Job 1
In the passage on six degrees of separation below, how many of Milgram's 296 letters reached the target destination?

Extracted text
┌──
When individual parts interconnect, they became interdependent, which leads to self-organizing networks with dynamic components. Interdependence is well-known also as the six degrees of separation concept, whose first proponent was Frigyes Karinthy in his 1929 short story, Chains. It is known also as the small-world phenomenon that formalises Karinthy's idea that ‘you are only ever six “degrees of separation” away from anybody else on the planet' (Watts, 2018, p. 4).

Milgram (1967) has in cooperation with other researchers examined the average path length for social networks of people in the United States. Out of 296 letters, 64 of them reached the target destination with the average path length was around six.

Nonlinearities can be caused also by the speech, writing and argumentation; they all are based on communication, on the transmission (lat. communicare, to share) of meanings from one person/group to another through the reciprocally understood signs, symbols and semantic rules.
└──
Job 2
Count the lines in the rows below that contain the word "bien", and give only that number.

Given records
┌──
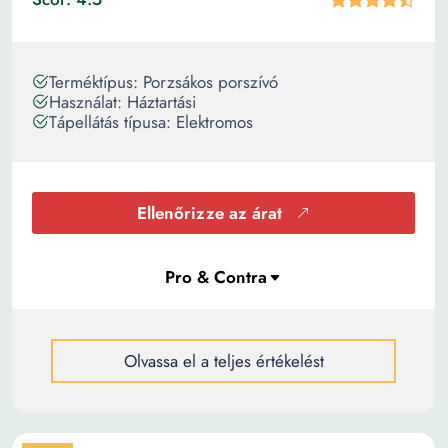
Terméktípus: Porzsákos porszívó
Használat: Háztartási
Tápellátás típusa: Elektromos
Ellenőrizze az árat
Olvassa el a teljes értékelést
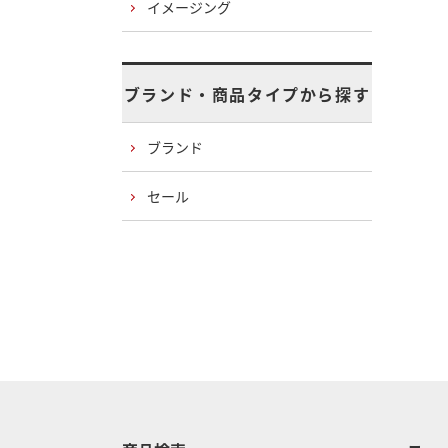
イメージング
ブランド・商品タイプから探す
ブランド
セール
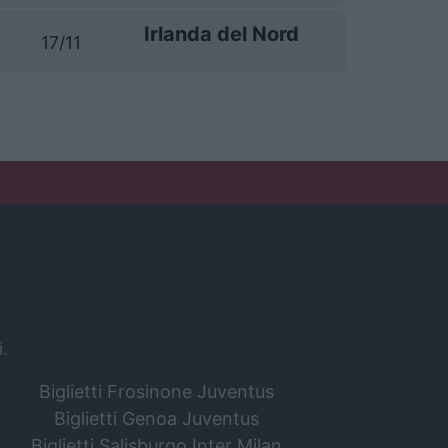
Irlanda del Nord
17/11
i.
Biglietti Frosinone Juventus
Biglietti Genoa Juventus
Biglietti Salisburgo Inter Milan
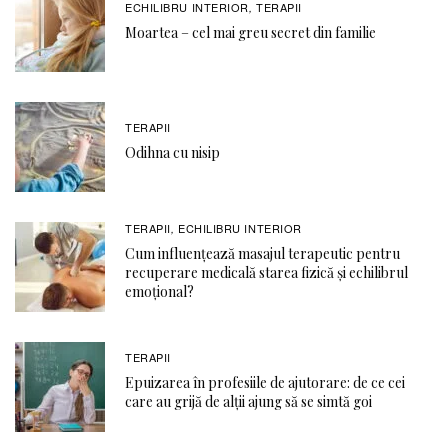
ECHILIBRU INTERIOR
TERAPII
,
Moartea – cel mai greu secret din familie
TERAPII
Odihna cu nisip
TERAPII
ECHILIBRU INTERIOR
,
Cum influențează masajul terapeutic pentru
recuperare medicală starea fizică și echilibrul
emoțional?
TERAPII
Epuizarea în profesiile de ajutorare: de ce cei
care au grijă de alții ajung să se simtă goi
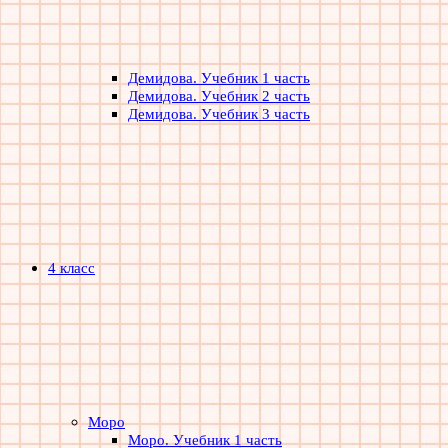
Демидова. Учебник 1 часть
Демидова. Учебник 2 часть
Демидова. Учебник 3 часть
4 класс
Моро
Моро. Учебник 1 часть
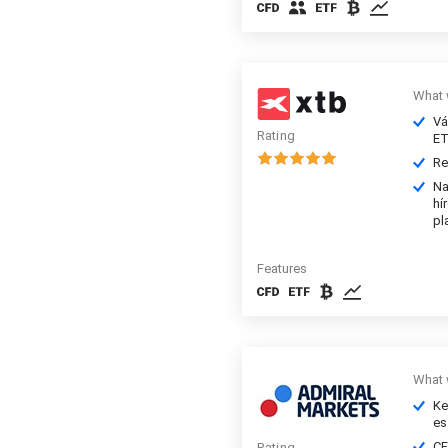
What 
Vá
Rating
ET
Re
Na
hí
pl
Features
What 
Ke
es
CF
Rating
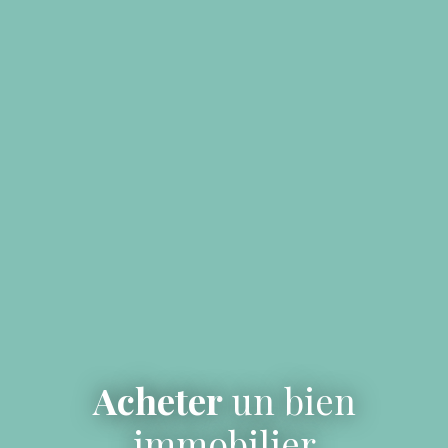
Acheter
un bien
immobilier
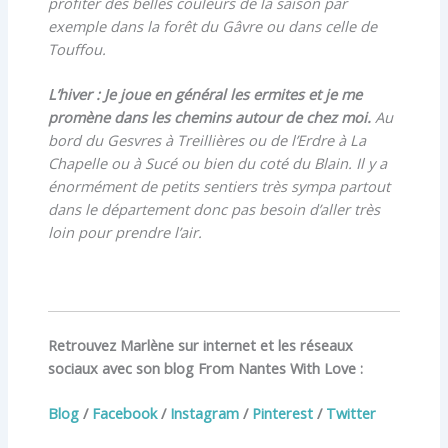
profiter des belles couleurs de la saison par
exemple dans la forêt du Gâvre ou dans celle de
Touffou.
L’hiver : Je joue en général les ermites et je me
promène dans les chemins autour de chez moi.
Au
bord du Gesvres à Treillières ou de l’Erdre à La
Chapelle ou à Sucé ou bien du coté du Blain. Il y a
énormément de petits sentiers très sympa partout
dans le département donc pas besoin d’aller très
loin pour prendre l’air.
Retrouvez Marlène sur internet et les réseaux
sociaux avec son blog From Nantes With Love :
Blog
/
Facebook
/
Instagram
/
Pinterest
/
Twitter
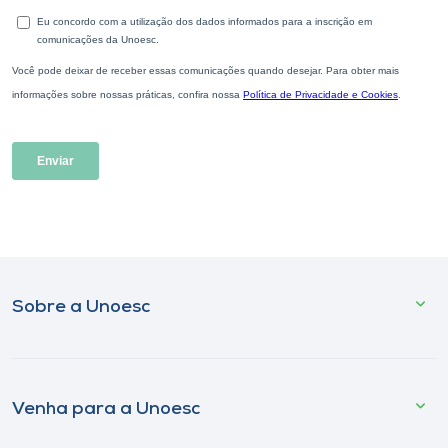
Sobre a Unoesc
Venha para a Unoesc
└──
Expected answer 1
64

Expected answer 2
2